J'aime sa lenteur, le bruit de son moteur, j'aime sa forme ainsi que sa couleur. Il est du lot de
l'ancien temps, il est âgé de quarante ans et sa mécanique est si simple que l'on se demande encore
quels sont les génies qui l'ont conçu, les artisans qui l'ont monté, les vendeurs qui l'ont vendu,
les cultivateurs qui l'ont acheté et pourquoi, bien sûr, «il ne s'en fait plus des comme ça».
Les vieux tracteurs de ferme achèvent leur temps, mais ils ont la vie dure. Vous en apercevez
encore souvent qui montent la garde près des anciennes granges qui menacent de s'écrouler,
mais qui tardent tant à le faire, comme chacun sait. À l'ombre des vieilles planches, la vieille
machine patiente. Curieusement, dans laplupart des cas, les moteurs tournent toujours
et les vieux tracteurs ne demandent qu'à «virer». Ils veulent accumuler les heures.
Ces engins font partie de la génération mécanique où l'amour de
la machine constituait un chapitre en soi dans le manuel d'opération. Un tracteur que l'on bat,
que l'on néglige, que l'on oublie, que l'on ignore dans les recoins noirs des terres mal
entretenues est un tracteur condamné. Cela a toujours existé, des tueurs de tracteurs,
c'est-à-dire des cultivateurs sans coeur. Comme on crevait ses chevaux, comme on maltraitait
les animaux.
La revanche est parente de la frustration, elle-même cousine de
la méchanceté. Alors, «on se revenge sur les bêtes», comme s'il était normal de les battre à
mort. Moteur battu, moteur crevé, machine gaspillée, et prématurément usée.
Dans les cas contraires, lorsque la machinerie est respectée, ces
vieux tracteurs développent une loyauté étonnante, ainsi qu'une surprenante longévité.
Le tracteur que je conduis étant celui que j'aime, il ne montre pas de signes inquiétants. Il a
une gueule ancienne, pour sûr, un nez trop long, un nez trop rond.

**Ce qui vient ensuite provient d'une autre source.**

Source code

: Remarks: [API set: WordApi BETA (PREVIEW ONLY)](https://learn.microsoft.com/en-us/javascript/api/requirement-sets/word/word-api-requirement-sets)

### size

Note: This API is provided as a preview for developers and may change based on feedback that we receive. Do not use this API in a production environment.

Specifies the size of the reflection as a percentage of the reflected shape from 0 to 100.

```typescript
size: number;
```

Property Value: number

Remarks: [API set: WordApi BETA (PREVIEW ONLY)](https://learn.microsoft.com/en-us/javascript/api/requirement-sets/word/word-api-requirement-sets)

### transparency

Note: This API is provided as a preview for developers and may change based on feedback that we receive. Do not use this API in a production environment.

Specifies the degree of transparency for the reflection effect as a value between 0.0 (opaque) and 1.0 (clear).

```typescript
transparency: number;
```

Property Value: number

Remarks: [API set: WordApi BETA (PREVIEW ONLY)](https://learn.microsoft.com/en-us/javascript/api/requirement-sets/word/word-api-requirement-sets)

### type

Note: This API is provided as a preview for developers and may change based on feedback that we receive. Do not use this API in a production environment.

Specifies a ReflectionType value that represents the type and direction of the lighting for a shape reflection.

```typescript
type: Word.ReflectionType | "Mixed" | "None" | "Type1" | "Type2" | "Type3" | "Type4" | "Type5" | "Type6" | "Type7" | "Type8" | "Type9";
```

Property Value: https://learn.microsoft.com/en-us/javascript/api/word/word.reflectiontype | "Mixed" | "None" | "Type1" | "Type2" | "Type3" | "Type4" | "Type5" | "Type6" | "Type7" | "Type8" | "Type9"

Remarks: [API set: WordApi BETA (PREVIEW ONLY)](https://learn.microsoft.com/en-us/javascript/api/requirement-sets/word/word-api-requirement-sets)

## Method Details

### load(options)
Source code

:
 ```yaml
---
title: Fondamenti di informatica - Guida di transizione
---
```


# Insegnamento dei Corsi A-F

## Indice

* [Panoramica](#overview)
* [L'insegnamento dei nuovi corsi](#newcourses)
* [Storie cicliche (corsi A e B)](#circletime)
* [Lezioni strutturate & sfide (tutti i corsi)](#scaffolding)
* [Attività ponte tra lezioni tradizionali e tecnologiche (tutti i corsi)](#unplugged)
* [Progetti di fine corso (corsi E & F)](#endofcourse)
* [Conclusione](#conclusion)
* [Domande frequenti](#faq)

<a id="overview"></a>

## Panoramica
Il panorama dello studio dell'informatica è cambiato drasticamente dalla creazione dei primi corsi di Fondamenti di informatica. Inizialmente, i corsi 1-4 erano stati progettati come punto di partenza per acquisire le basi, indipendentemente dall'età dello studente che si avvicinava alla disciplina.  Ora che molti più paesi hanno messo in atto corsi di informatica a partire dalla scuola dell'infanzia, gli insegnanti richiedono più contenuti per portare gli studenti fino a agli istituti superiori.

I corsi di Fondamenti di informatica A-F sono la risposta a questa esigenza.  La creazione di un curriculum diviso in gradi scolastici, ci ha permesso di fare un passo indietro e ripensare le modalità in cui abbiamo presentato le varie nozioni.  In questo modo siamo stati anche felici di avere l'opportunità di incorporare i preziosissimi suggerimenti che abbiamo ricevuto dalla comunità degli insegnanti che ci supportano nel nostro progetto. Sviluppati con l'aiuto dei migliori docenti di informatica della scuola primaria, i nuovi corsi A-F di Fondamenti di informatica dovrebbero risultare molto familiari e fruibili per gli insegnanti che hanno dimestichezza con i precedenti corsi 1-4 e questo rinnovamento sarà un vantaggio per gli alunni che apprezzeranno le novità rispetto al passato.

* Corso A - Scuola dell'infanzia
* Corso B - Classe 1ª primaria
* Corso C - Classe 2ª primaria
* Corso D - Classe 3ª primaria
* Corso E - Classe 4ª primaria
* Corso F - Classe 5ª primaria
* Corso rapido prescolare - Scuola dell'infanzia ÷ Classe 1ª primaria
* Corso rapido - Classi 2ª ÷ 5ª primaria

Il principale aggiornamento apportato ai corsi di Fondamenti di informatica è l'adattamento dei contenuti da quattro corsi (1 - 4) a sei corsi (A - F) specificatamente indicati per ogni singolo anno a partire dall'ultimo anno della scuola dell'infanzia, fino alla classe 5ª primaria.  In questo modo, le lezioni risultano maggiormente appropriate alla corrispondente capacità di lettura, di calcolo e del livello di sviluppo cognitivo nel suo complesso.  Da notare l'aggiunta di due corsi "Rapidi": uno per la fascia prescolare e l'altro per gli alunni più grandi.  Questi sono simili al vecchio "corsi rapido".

Mais il ne me la fait jamais, la gueule, justement. Sa face
désuète est fort aimable, sa forme attachante, il n'affiche pas encore la pathologie formelle
de l'électronique, la «drababilité» générale de tout. (Avez-vous remarqué combien les
ordinateurs sont immanquablement d'un ton qui tire sur le beige?) Disons simplement que son
allure est compliquée, mais que son coeur est facile à comprendre.
Je passe des heures assis sur mon tracteur à faire une beauté des
champs. Comme lui, je souhaite ne jamais en finir avec ce travail inutile qu'il faut toujours
recommencer. Les moteurs qui tournent sont autant de sons minimalistes qui valent bien à mon
oreille une musique trop étudiée. Mais qui pourrait comprendre un pareil retardataire, une
semblable «sauvagerie»? Sinon cette vieille machine déclassée à qui d'ailleurs je parle et à
laquelle je me confie.
Sur mon tracteur, je pleure, sur mon tracteur, je ris.